Durante el tiempo dedicado a esta investigación, México vivió uno de los periodos más convulsos de su historia, la “guerra contra las drogas”: el más violento, fatuo e inútil baño de sangre, consecuencia de la decisión de un fallido presidente en cuyo periodo de gobierno las organizaciones criminales mexicanas coronaron su liderazgo en el comercio mundial de cocaína. Éstas consolidaron la posición que en los años ochenta tuvieron los colombianos, y lo hicieron, precisamente, organizando, controlando y operando las rutas náuticas del narcotráfico. Ese reinado se mantiene incólume a pesar de la detención de algunos renombrados capos.
Por medio de las rutas marítimas —en sociedad con mafiosos gallegos, colombianos, venezolanos, peruanos, británicos, italianos, chinos, turcos o rusos—, los cárteles mexicanos han conquistado tierras tan lejanas como Australia, las remotas Islas Marshall o los puertos asiáticos.
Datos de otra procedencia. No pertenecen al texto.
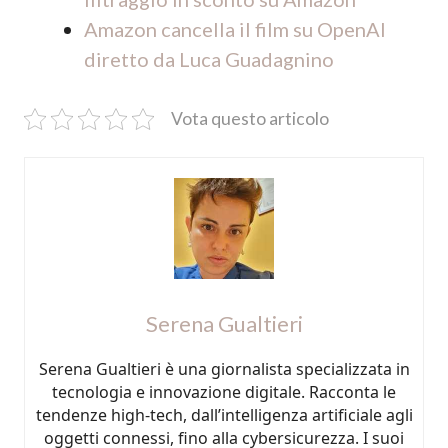
Amazon cancella il film su OpenAI
diretto da Luca Guadagnino
Vota questo articolo
Serena Gualtieri
Serena Gualtieri è una giornalista specializzata in
tecnologia e innovazione digitale. Racconta le
tendenze high-tech, dall’intelligenza artificiale agli
oggetti connessi, fino alla cybersicurezza. I suoi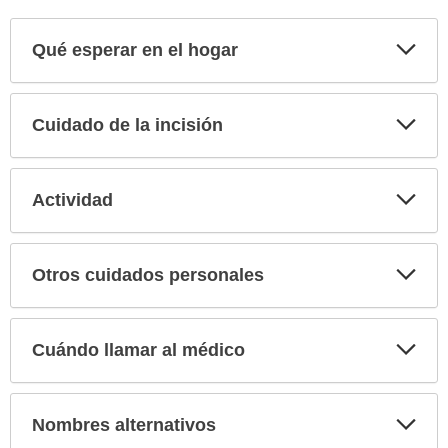
Exp
Qué esperar en el hogar
sec
Exp
Cuidado de la incisión
sec
Exp
Actividad
sec
Exp
Otros cuidados personales
sec
Exp
Cuándo llamar al médico
sec
Exp
Nombres alternativos
sec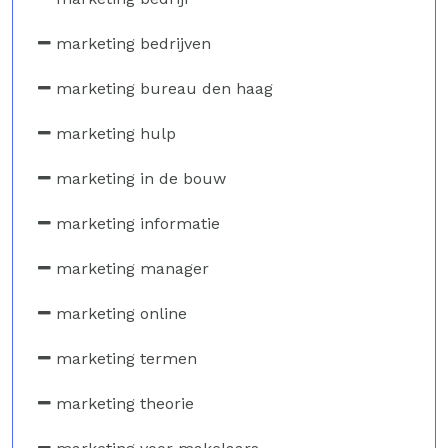
marketing bedrijven
marketing bureau den haag
marketing hulp
marketing in de bouw
marketing informatie
marketing manager
marketing online
marketing termen
marketing theorie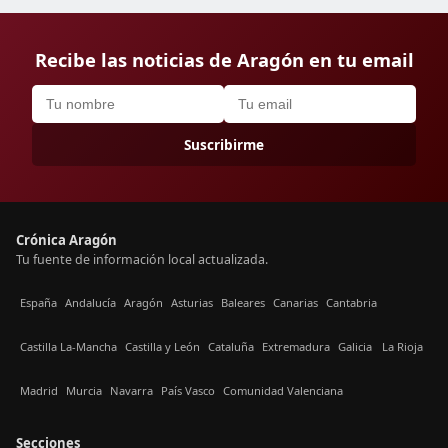
Recibe las noticias de Aragón en tu email
Suscribirme
Crónica Aragón
Tu fuente de información local actualizada.
España
Andalucía
Aragón
Asturias
Baleares
Canarias
Cantabria
Castilla La-Mancha
Castilla y León
Cataluña
Extremadura
Galicia
La Rioja
Madrid
Murcia
Navarra
País Vasco
Comunidad Valenciana
Secciones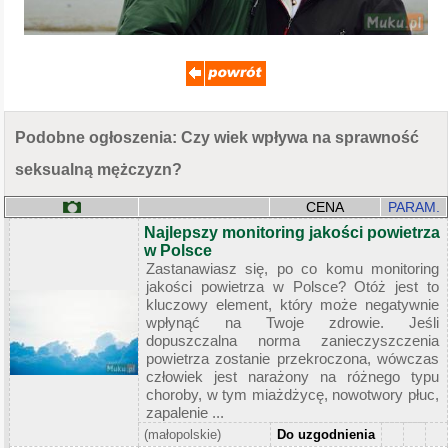
Podobne ogłoszenia: Czy wiek wpływa na sprawność
seksualną mężczyzn?
CENA
PARAM.
Najlepszy monitoring jakości powietrza
w Polsce
Zastanawiasz się, po co komu monitoring
jakości powietrza w Polsce? Otóż jest to
kluczowy element, który może negatywnie
wpłynąć na Twoje zdrowie. Jeśli
dopuszczalna norma zanieczyszczenia
powietrza zostanie przekroczona, wówczas
człowiek jest narażony na różnego typu
choroby, w tym miażdżycę, nowotwory płuc,
zapalenie ...
(małopolskie)
Do uzgodnienia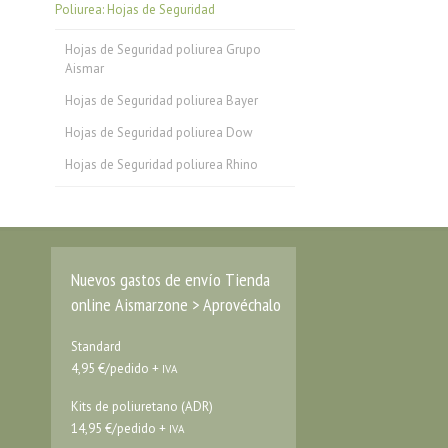
Poliurea: Hojas de Seguridad
Hojas de Seguridad poliurea Grupo
Aismar
Hojas de Seguridad poliurea Bayer
Hojas de Seguridad poliurea Dow
Hojas de Seguridad poliurea Rhino
Nuevos gastos de envío Tienda
online Aismarzone > Aprovéchalo
Standard
4,95 €/pedido +
IVA
Kits de poliuretano (ADR)
14,95 €/pedido +
IVA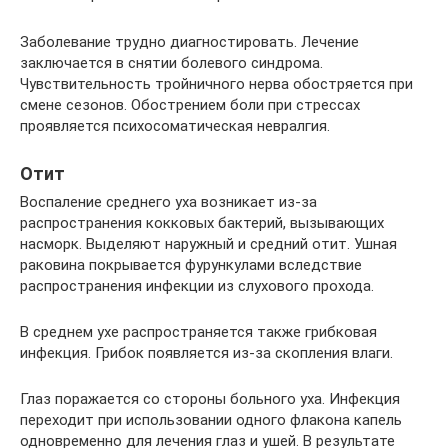
Заболевание трудно диагностировать. Лечение
заключается в снятии болевого синдрома.
Чувствительность тройничного нерва обостряется при
смене сезонов. Обострением боли при стрессах
проявляется психосоматическая невралгия.
Отит
Воспаление среднего уха возникает из-за
распространения кокковых бактерий, вызывающих
насморк. Выделяют наружный и средний отит. Ушная
раковина покрывается фурункулами вследствие
распространения инфекции из слухового прохода.
В среднем ухе распространяется также грибковая
инфекция. Грибок появляется из-за скопления влаги.
Глаз поражается со стороны больного уха. Инфекция
переходит при использовании одного флакона капель
одновременно для лечения глаз и ушей. В результате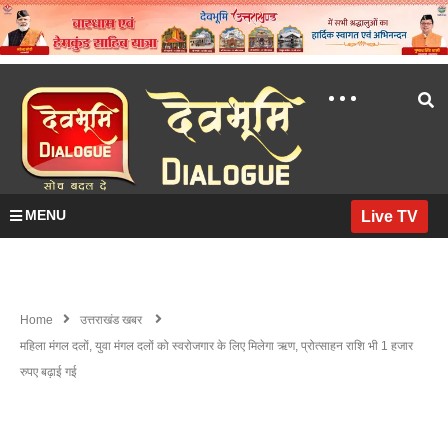
MENU
Live TV
Home
उत्तराखंड खबर
महिला मंगल दलों, युवा मंगल दलों को स्वरोजगार के लिए मिलेगा ऋण, प्रोत्साहन राशि भी 1 हजार
रुपए बढ़ाई गई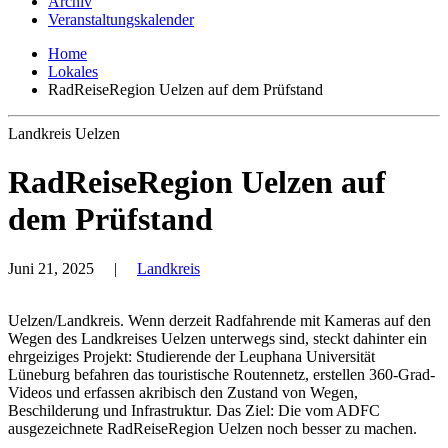
Archiv
Veranstaltungskalender
Home
Lokales
RadReiseRegion Uelzen auf dem Prüfstand
Landkreis Uelzen
RadReiseRegion Uelzen auf
dem Prüfstand
Juni 21, 2025
|
Landkreis
Uelzen/Landkreis. Wenn derzeit Radfahrende mit Kameras auf den
Wegen des Landkreises Uelzen unterwegs sind, steckt dahinter ein
ehrgeiziges Projekt: Studierende der Leuphana Universität
Lüneburg befahren das touristische Routennetz, erstellen 360-Grad-
Videos und erfassen akribisch den Zustand von Wegen,
Beschilderung und Infrastruktur. Das Ziel: Die vom ADFC
ausgezeichnete RadReiseRegion Uelzen noch besser zu machen.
Asimismo, han contribuido a hacer de Guinea el primer narcoestado del mundo, de España la bodega de droga de Europa, de Panamá el puente central para el narcotráfico interoceánico, del Amazonas el afluente de navegación de los cargamentos, y de diversos puertos mexicanos verdaderos narcopuertos. La operación en los mares es de tal nivel que los cárteles mexicanos han incluso impuesto el pago de piso por el uso de las aguas para el trasiego.
Ninguna investigación es ajena a los riesgos, pero la que presento ahora entrañó nadar entre tiburones de principio a fin, pues se trataba de asomarme a un ámbito donde el silencio es la inquebrantable y suprema regla de sobrevivencia. Uno puede estar frente a un respetado naviero y, sin saberlo, tener ante sí a un integrante de una organización criminal. En este ambiente un paso en falso es letal, pero aprendí a confiar en aquellos que, sabiendo de mis intereses, acompañaron mi travesía.
Trazar las “cartas de marear” —los mapas en que se describe el mar— del tránsito de cocaína a gran escala me condujo a diversos países, incluidos aquellos donde se procesa y se embarca la droga, así como aquellos donde se recibe.
En 2012, tras la publicación del libro El cártel negro, que muestra la operación del crimen organizado en la industria petrolera mexicana y sus sociedades corporativas internacionales, me vi obligada a salir de México para mi salvaguarda. Bajo el auspicio de la Fundación de Hamburgo para Perseguidos Políticos, y, posteriormente del PEN Club, la asociación mundial de escritores, me establecí en Alemania como parte de su programa Escritores en Exilio. Parecía entonces que esta investigación periodística quedaría a la deriva y que se había cumplido un cometido: expulsar a una periodista que afirma que la codicia de los hombres de negocios y la podredumbre gubernamental han fortalecido a la mafia mexicana. Sin embargo, llegaron vientos que la pusieron a flote.